Valentine patted his son on the back. It was tough to lose a childhood friend, harder still when you thought the friend had been murdered.
“I’ll do what I can,” Valentine said.
3
Gerry left, and Valentine went inside and back to work. As he walked through the rooms to his office, he paused to dust off a stack of videotapes. Along with his collection of crooked gambling equipment and books, the house contained his massive library of casino surveillance tapes and DVDs. Twenty-five years of cases were shoved into the dwelling, and every inch of storage space was filled with boxes.
He hadn’t intended for the house to be that way. When he’d retired from the Atlantic City Police Department and moved to Florida two years before, he’d been ready to turn his back on the gambling world. But then his wife had died, and his social life had vanished.
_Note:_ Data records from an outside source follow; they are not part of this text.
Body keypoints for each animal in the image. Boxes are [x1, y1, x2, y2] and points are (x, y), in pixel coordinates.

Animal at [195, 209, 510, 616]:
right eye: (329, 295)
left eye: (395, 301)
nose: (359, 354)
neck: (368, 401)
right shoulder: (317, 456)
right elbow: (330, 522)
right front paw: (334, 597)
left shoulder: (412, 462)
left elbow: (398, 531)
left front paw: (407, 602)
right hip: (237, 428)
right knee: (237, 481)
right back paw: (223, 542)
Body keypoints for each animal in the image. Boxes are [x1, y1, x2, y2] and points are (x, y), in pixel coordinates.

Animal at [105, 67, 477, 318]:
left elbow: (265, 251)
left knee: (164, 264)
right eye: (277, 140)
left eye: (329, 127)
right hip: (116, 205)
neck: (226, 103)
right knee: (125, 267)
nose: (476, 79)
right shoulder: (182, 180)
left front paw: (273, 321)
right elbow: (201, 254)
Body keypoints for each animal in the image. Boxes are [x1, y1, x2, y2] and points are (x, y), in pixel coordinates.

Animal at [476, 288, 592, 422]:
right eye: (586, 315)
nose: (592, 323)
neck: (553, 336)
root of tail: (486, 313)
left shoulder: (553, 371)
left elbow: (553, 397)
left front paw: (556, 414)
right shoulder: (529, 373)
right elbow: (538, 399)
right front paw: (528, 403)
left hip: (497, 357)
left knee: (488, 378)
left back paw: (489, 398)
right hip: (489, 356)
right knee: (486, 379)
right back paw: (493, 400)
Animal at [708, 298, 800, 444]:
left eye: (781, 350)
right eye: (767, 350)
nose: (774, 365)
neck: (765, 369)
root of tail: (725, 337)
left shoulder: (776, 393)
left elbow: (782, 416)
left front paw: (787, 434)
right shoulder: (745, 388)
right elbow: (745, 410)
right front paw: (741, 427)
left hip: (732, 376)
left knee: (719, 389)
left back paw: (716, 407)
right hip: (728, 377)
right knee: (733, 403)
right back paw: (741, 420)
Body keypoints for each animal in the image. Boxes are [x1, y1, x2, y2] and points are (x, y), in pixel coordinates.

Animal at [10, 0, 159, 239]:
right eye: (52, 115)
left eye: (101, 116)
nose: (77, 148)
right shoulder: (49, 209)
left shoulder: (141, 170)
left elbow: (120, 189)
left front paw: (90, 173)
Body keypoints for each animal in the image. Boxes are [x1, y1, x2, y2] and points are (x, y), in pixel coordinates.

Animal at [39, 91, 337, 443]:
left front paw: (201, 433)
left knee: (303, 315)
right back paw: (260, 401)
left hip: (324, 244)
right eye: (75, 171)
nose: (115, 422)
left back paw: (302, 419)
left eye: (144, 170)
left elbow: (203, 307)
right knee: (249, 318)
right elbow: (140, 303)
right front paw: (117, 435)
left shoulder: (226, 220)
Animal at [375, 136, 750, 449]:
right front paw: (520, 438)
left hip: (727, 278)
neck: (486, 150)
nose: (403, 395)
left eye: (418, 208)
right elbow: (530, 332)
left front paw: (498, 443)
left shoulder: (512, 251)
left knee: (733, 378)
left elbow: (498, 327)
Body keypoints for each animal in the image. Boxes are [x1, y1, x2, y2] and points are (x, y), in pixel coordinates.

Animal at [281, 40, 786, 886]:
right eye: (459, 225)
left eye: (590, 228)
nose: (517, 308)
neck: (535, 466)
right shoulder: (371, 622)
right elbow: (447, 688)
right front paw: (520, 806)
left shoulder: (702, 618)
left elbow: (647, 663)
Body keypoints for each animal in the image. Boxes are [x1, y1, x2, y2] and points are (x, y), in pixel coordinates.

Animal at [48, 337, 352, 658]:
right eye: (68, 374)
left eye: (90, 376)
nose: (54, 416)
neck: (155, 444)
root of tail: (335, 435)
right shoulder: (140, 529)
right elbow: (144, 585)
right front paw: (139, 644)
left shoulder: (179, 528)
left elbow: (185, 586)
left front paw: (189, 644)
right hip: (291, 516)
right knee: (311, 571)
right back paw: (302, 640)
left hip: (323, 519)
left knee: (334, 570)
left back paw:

His days had turned into treading water. Out of necessity he’d gone back to work and started his consulting business.
His office was in the rear of his house. Normally his office manager, Mabel Struck, was manning the phones, but she had taken a much-deserved vacation, and was cruising the Caribbean. The room felt lonely without her, and he sat at his desk and sorted through the mail.
Today’s batch contained several letters from frantic casino bosses. Every day somewhere a casino got ripped off. Sometimes, an old-fashioned grifter was responsible. In other cases, high-tech whiz kids were using a new gadget to beat the house. In this game of cat-and-mouse, the mouse sometimes won.
As he tore open each envelope, he checked to see if the sender had enclosed a check. That meant they were serious, and not shopping for free advice. Today’s mail had two checks. The first was from a French casino that was losing a few grand a night at baccarat. The second from a Houston oil man who believed he’d been ripped off in a private poker game. Each check was accompanied by a CD on which the sender had recorded the suspected cheater’s play. As Valentine popped the oil man’s CD into his computer, the office phone rang.